For a further evaluation through the user, the percentage of sequences in the alignment to which to primer fits perfectly is provided (plus the percentage of "valid" sequences in brackets, i.e., those sequences that don't have ???? in the respective region). Since the primary purpose of SeqState is to provide a reliable suggestion for well-working sequencing primers able to fill gaps of missing data, the matching of the primer to as many other sequences as possible is no priority during sorting of the best primers. However, if the primer should be used for more than only one taxon, the should decide to synthesize the primer with the highest fit percentage out of the 10 suggested.

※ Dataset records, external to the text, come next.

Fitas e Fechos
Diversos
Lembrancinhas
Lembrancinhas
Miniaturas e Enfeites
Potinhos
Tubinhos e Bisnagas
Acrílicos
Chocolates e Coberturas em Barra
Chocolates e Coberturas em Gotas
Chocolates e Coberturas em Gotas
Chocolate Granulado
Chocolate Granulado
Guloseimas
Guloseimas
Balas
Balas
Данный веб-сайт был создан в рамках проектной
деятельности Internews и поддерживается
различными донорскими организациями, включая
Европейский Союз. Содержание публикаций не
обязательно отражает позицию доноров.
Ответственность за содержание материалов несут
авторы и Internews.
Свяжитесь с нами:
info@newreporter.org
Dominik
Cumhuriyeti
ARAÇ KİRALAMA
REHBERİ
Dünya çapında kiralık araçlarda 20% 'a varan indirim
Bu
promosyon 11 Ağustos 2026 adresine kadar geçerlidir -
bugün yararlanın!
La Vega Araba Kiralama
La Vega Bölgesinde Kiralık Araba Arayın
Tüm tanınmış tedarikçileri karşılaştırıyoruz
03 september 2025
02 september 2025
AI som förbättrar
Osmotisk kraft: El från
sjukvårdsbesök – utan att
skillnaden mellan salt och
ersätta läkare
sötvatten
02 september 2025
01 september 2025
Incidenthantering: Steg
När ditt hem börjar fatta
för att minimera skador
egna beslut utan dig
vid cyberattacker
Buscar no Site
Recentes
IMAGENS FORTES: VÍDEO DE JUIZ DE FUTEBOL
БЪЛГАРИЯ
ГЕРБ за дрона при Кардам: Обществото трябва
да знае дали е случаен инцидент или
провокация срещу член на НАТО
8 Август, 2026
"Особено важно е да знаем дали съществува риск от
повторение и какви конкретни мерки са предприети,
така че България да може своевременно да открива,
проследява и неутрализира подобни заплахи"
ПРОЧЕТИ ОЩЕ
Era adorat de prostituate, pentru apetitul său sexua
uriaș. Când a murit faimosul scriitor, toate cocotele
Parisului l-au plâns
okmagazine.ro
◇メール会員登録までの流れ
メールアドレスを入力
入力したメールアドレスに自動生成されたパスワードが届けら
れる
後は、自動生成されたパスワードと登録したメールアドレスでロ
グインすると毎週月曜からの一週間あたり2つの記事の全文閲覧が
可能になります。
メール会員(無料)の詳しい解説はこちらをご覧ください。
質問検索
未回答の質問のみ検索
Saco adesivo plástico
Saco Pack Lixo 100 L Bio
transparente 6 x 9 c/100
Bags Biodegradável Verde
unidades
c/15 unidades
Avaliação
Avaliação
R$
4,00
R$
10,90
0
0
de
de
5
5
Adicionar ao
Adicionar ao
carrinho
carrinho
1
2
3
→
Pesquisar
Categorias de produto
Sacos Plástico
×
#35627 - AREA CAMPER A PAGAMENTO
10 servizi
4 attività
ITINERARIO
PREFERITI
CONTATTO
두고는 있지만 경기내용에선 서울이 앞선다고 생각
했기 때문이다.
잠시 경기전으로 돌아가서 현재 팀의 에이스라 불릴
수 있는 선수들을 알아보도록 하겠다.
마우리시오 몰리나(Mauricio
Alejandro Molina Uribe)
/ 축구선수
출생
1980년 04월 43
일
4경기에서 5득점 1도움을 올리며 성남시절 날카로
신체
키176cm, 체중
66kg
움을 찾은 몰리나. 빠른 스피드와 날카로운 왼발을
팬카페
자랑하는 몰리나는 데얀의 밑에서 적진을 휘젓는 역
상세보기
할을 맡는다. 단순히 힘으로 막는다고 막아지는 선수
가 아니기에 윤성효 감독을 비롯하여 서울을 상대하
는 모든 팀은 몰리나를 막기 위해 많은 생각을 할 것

Note: F primers are evaluated first (sequence upstream of the gap), R primers later, and added to a list. Therefore, F primers come first in a list of primers of identical quality (according to the above sorting criteria). If more than 10 primers are found, this would be unsatisfactory, since there is no reason why F primers should be privileged. Therefore, the list is shuffled prior to sorting, guaranteeing a more homogeneous distribution of F and R primers. This, however, introduces a certain level of randomness into the procedure, and explains why the lists provided by SeqState may sometimes not be completely identical in two subsequent analyses with identical settings and input files. Still, the 10 primers suggested are the best; there may be equally good other primers that are not output, and what is included into the top 10 therefore might vary. Since you won't synthesize them all, anyway, but should have enough suggestions to choose from, I considered this randomness to be of no significance for the purpose of the program. Advanced features that allow you to navigate through ALL primers found and extend the distance from the gap are currently implemented, and so is a refined scoring procedure for the primers.
Tm is estimated according to the formula Tm=69.3+0.41*GC[%]-650/primer_length.